There are alternative methods available for advanced users to specify specific methods to detect features if they wish. (See detect_features_via_*.)

Simple example:

#include <cstdio>
#include <oaknut/feature_detection/feature_detection.hpp>

int main() {
    oaknut::CpuFeatures feats = oaknut::detect_features();

    std::printf("CPU supports JSCVT: %i\n", feats.has(oaknut::CpuFeature::JSCVT));
}

ID registers

We also provide a crossplatform way for ID registers to be read:

OAKNUT_SUPPORTS_READING_ID_REGISTERS Available functionality
0 Reading ID registers is not supported on this operating system.
1 This operating system provides a system-wide set of ID registers, use read_id_registers().
2 Per-core ID registers, use get_core_count() and read_id_registers(int index).

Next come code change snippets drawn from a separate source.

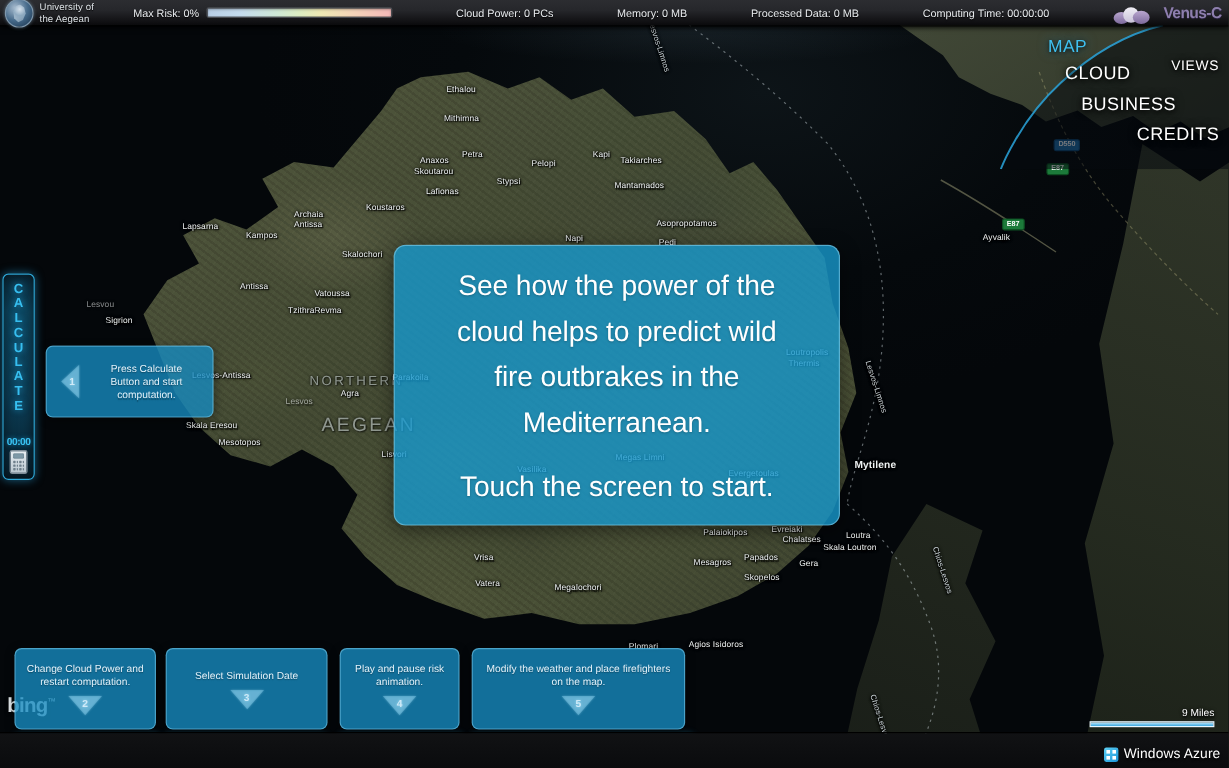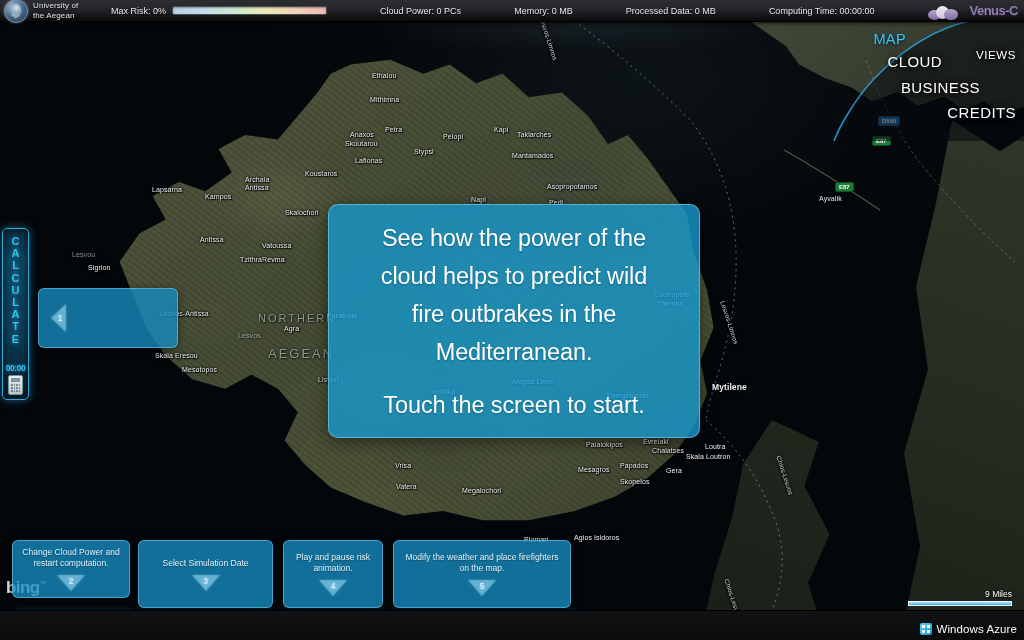--- a/index.html
+++ b/index.html
@@ -594,6 +594,7 @@
     <div class="tri-left">
       <span>1</span>
     </div>
+    <div class="ctext">Press Calculate Button and start computation.</div>
   </div>
 
   <div class="center-dialog">

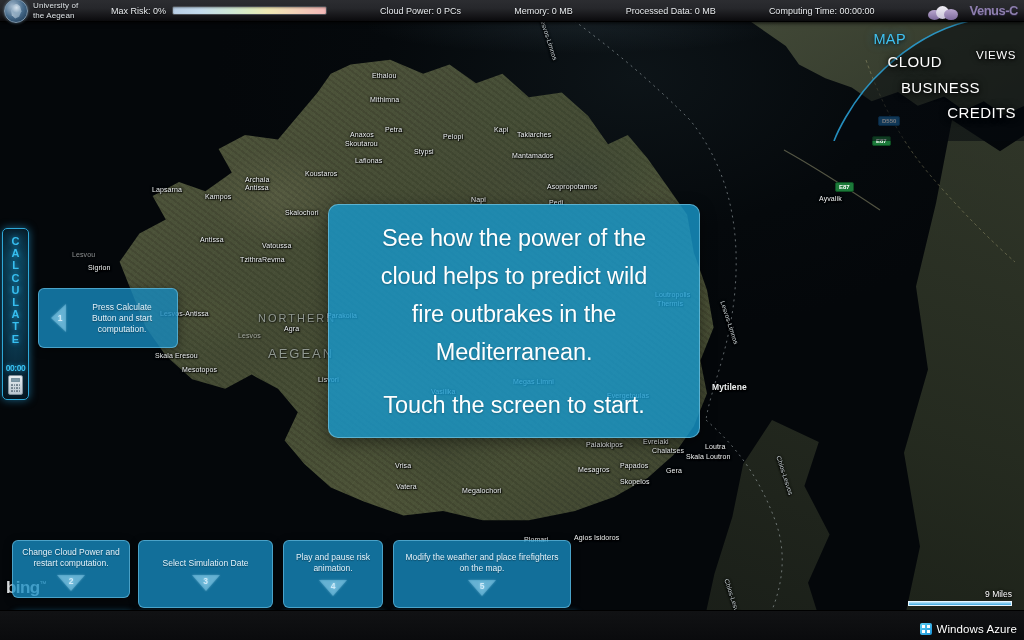--- a/index.html
+++ b/index.html
@@ -471,7 +471,7 @@
         <div class="mlabel" style="left: 88px; top: 264px;">Sigrion</div>
         <div class="mlabel" style="left: 240px; top: 256px;">Tzithra</div>
         <div class="mlabel dim" style="left: 258px; top: 312px; font-size: 11px; letter-spacing: 2px; color: rgb(207, 216, 221);">NORTHERN</div>
-        <div class="mlabel dim" style="left: 268px; top: 346px; font-size: 13px; letter-spacing: 2px; color: rgb(207, 216, 221);">AEGEAN</div>
+        <div class="mlabel dim" style="left: 268px; top: 346px; font-size: 16px; letter-spacing: 2px; color: rgb(207, 216, 221);">AEGEAN</div>
         <div class="mlabel" style="left: 160px; top: 310px;">Lesvos-Antissa</div>
         <div class="mlabel dim" style="left: 238px; top: 332px;">Lesvos</div>
         <div class="mlabel" style="left: 284px; top: 325px;">Agra</div>

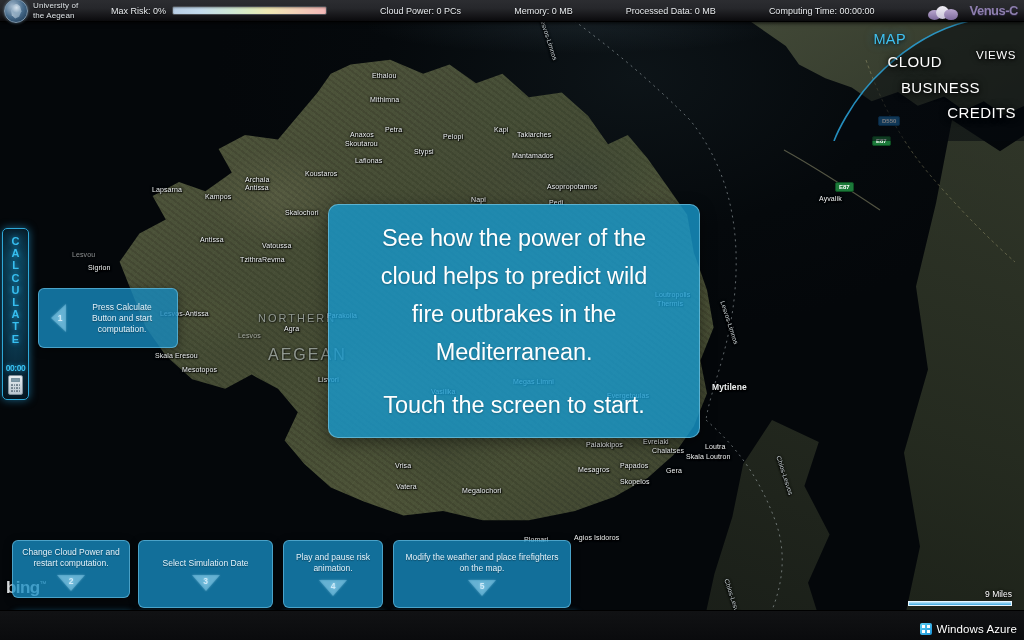--- a/index.html
+++ b/index.html
@@ -269,7 +269,7 @@
   }
   #co-views .ctext { color: #bcd9e8; font-size: 8px; line-height: 10.5px; }
   
-  #co2 { left: 12px;  top: 540px; width: 118px; height: 58px; }
+  #co2 { left: 12px;  top: 540px; width: 118px; height: 68px; }
   #co3 { left: 138px; top: 540px; width: 135px; height: 68px; }
   #co4 { left: 283px; top: 540px; width: 100px; height: 68px; }
   #co5 { left: 393px; top: 540px; width: 178px; height: 68px; }

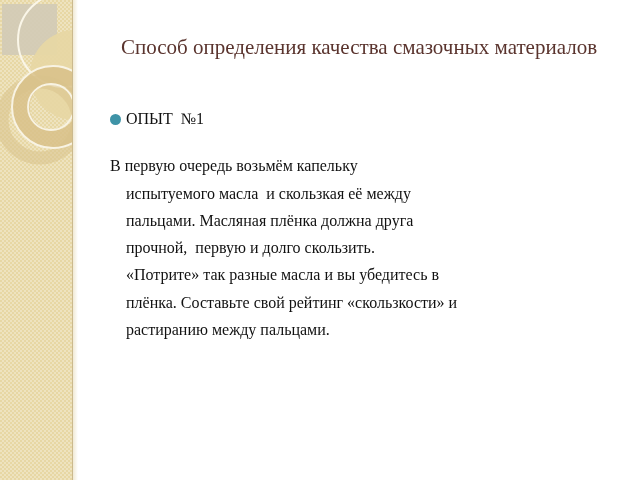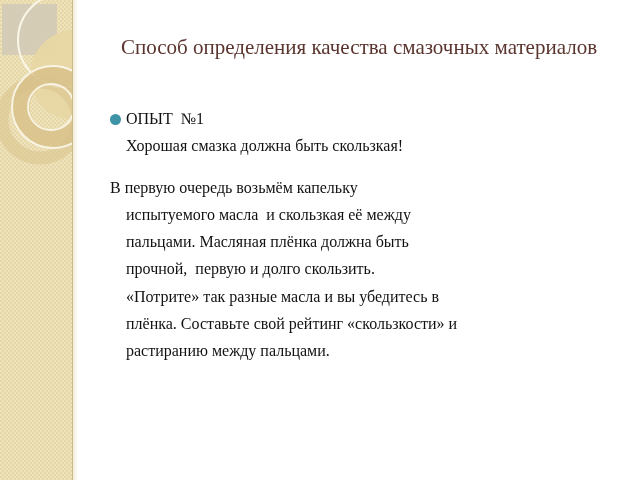--- a/index.html
+++ b/index.html
@@ -83,7 +83,6 @@
     <div class="bullet-item">
       <span class="bullet"></span>
       <div class="line">ОПЫТ  №1</div>
-      <div class="line">Хорошая смазка должна быть скользкая!</div>
     </div>
 
     <div class="paragraph">

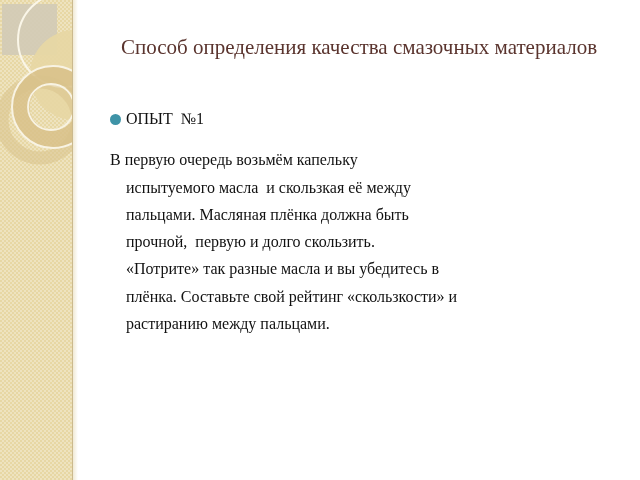--- a/index.html
+++ b/index.html
@@ -42,7 +42,7 @@
     border-radius:50%; background:#3e93a7;
   }
   .line { white-space:pre; }
-  .paragraph { margin-top:14px; }
+  .paragraph { margin-top:20px; }
   .paragraph .line.ind { margin-left:16px; }
 </style>
 </head>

All of the above operating systems with the exception of apple also support reading ID registers, and if one prefers one can do feature detection via detect_features_via_id_registers(*read_id_registers()).

Simple example:

#include <cstddef>
#include <cstdio>
#include <oaknut/feature_detection/feature_detection.hpp>

int main() {
#if OAKNUT_SUPPORTS_READING_ID_REGISTERS == 1

    oaknut::id::IdRegisters id = oaknut::read_id_registers();

    std::printf("ISAR0 register: %08x\n", id.isar0.value);

#elif OAKNUT_SUPPORTS_READING_ID_REGISTERS == 2

    oaknut::id::IdRegisters id = oaknut::read_id_registers(0);

    const std::size_t core_count = oaknut::get_core_count();
    for (std::size_t core_index = 0; core_index < core_count; core_index++) {
        std::printf("ISAR0 register (for core %zu): %08x\n", core_index, id.isar0.value);
    }

#else

    std::printf("Reading ID registers not supported\n");

#endif
}

License

This project is MIT licensed.